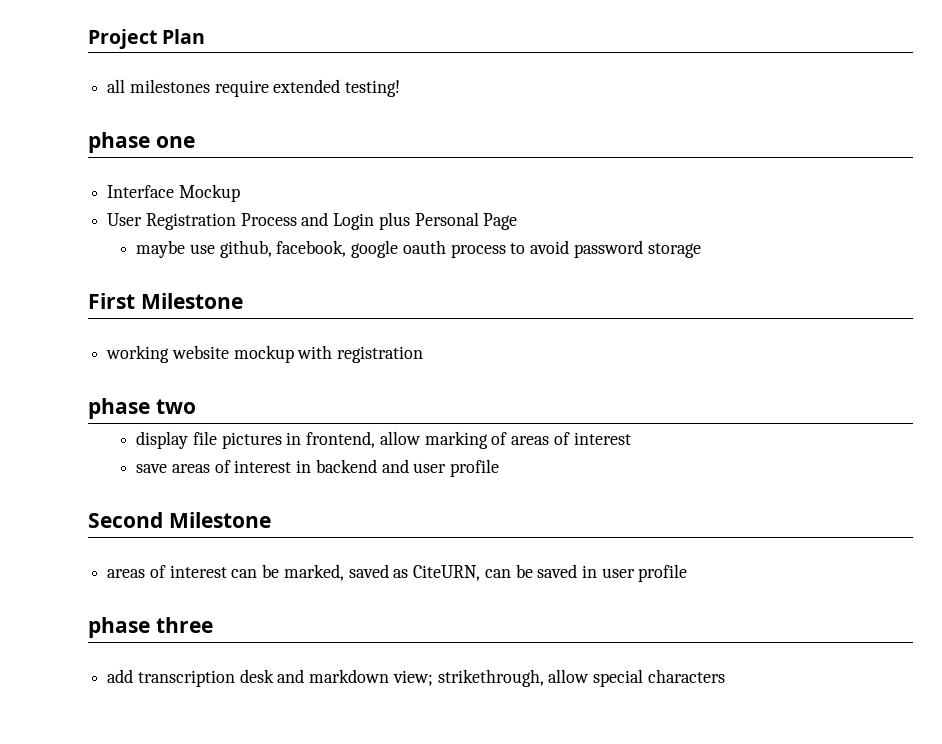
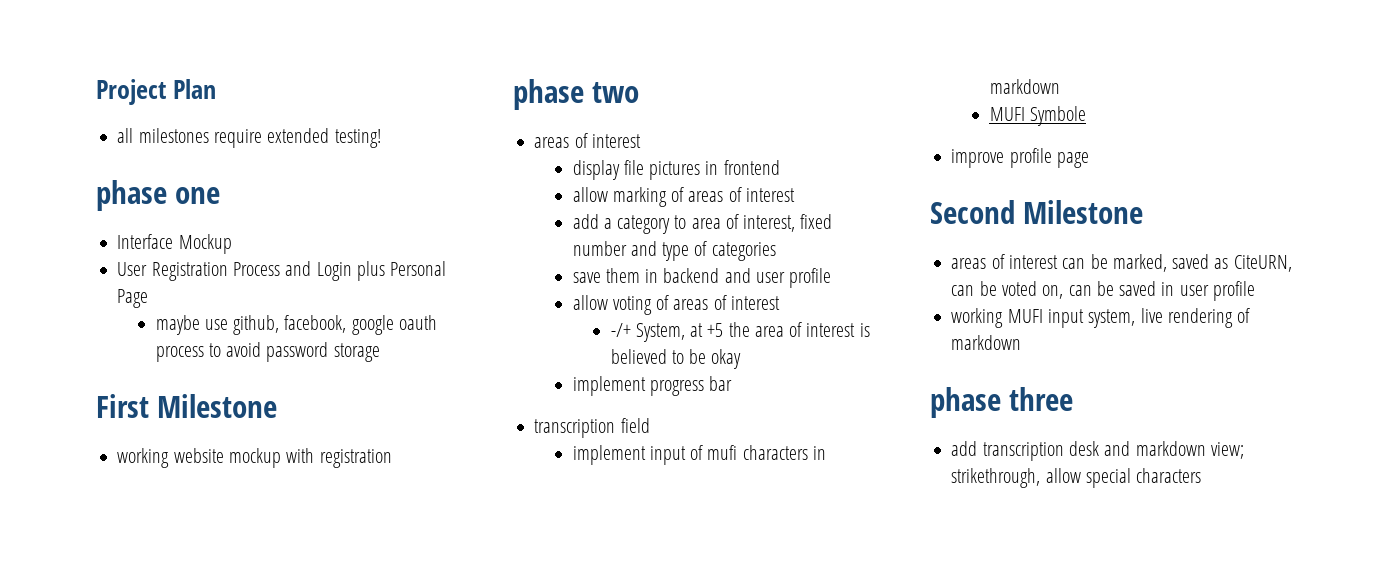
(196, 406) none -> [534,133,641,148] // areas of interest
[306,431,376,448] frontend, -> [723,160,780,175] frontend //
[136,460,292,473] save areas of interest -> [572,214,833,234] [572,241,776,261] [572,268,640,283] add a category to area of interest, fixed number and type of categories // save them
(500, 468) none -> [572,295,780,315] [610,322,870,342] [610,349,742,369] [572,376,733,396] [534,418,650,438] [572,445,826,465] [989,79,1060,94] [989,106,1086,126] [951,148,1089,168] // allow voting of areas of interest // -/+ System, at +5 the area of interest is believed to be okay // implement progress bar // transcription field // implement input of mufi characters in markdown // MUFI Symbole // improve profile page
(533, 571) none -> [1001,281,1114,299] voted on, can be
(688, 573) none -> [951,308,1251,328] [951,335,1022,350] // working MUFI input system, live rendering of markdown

• • • •

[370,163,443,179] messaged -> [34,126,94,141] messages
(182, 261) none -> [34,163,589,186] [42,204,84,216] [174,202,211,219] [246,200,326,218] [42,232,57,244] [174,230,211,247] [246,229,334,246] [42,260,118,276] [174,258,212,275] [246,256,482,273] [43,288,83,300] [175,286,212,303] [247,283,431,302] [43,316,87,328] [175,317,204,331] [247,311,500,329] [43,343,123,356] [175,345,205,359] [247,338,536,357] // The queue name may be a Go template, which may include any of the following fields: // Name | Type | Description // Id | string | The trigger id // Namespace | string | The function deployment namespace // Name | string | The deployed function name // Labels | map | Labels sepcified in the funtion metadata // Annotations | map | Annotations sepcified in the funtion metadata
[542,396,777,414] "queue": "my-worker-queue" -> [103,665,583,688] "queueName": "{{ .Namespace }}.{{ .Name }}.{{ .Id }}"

• • • •

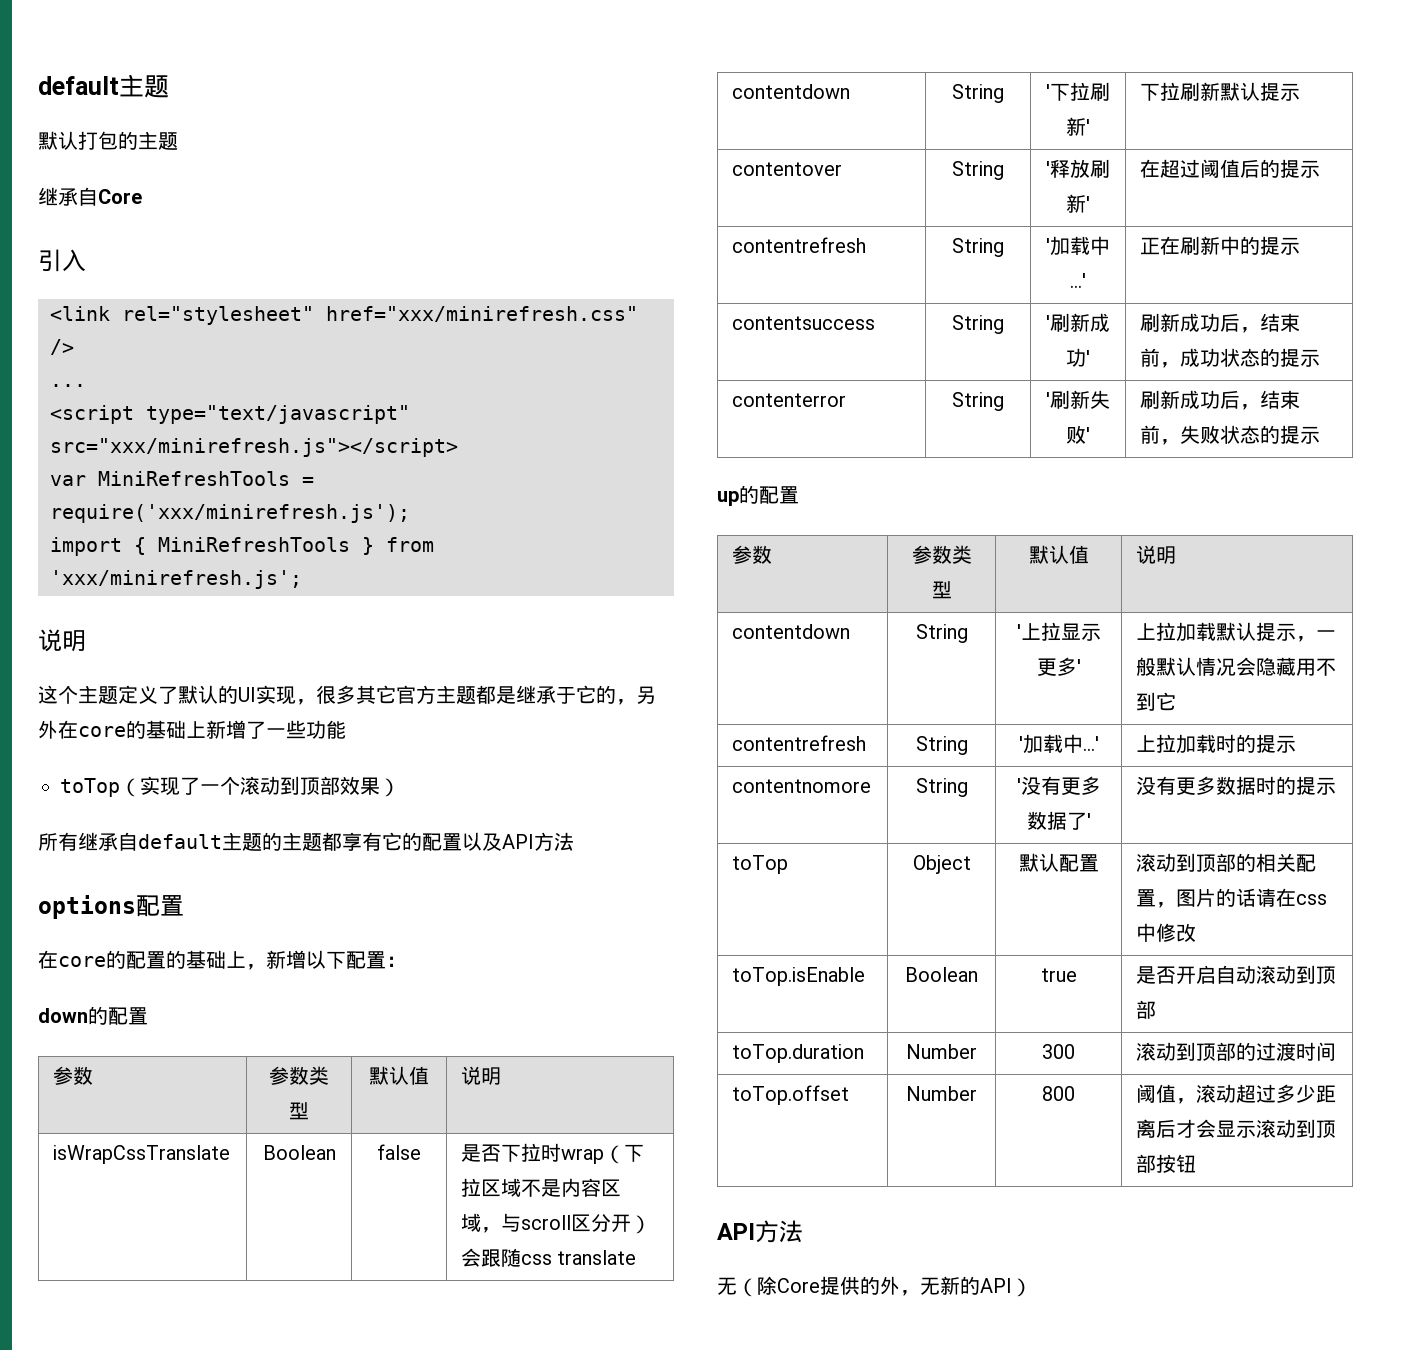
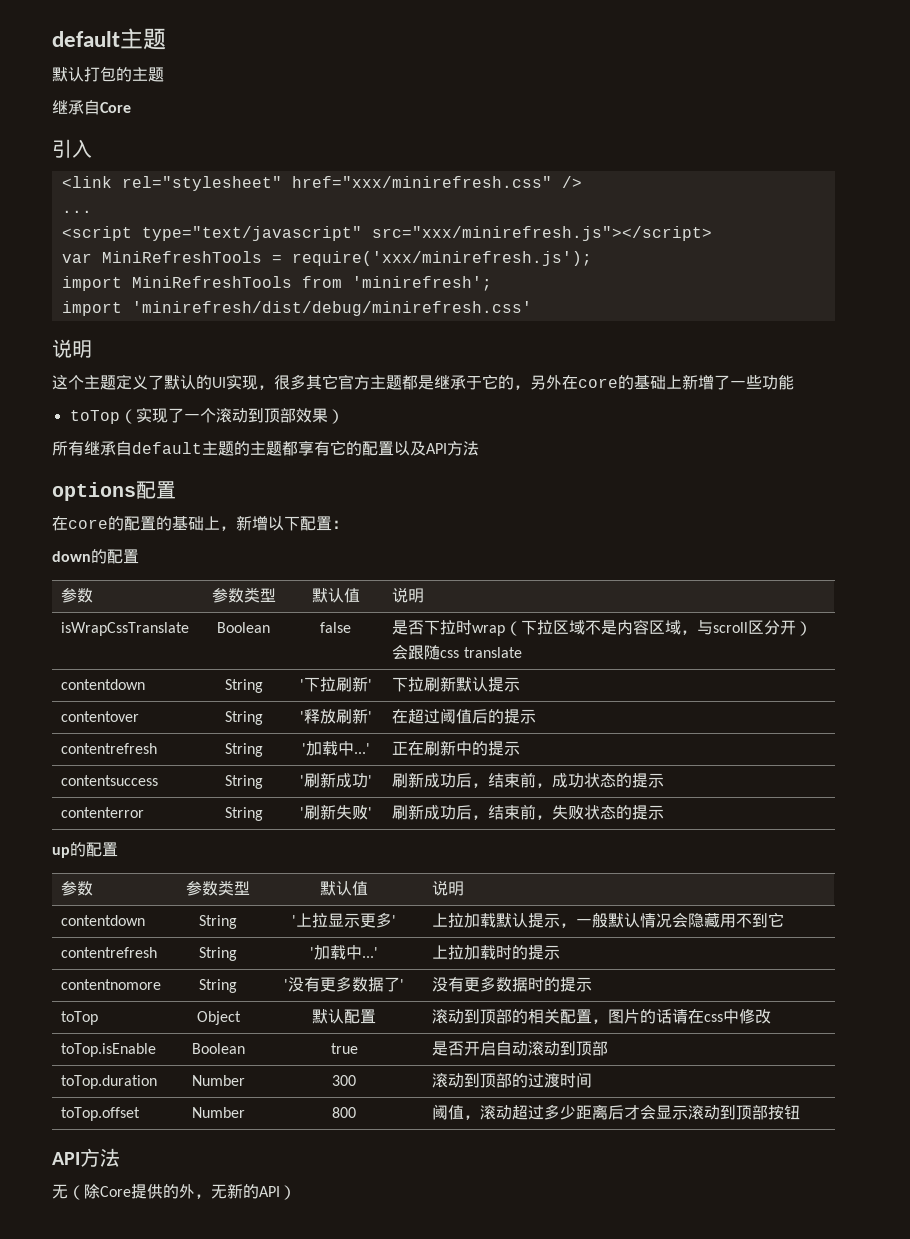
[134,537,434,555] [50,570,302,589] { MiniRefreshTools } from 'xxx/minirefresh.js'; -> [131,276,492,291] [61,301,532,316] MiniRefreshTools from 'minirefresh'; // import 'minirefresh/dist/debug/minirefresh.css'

• • • •

REQUIRED ACTION
Using the data above, state the number of lines that contain the word "areas"; add nothing else.

ANSWER TO THE EXERCISE
3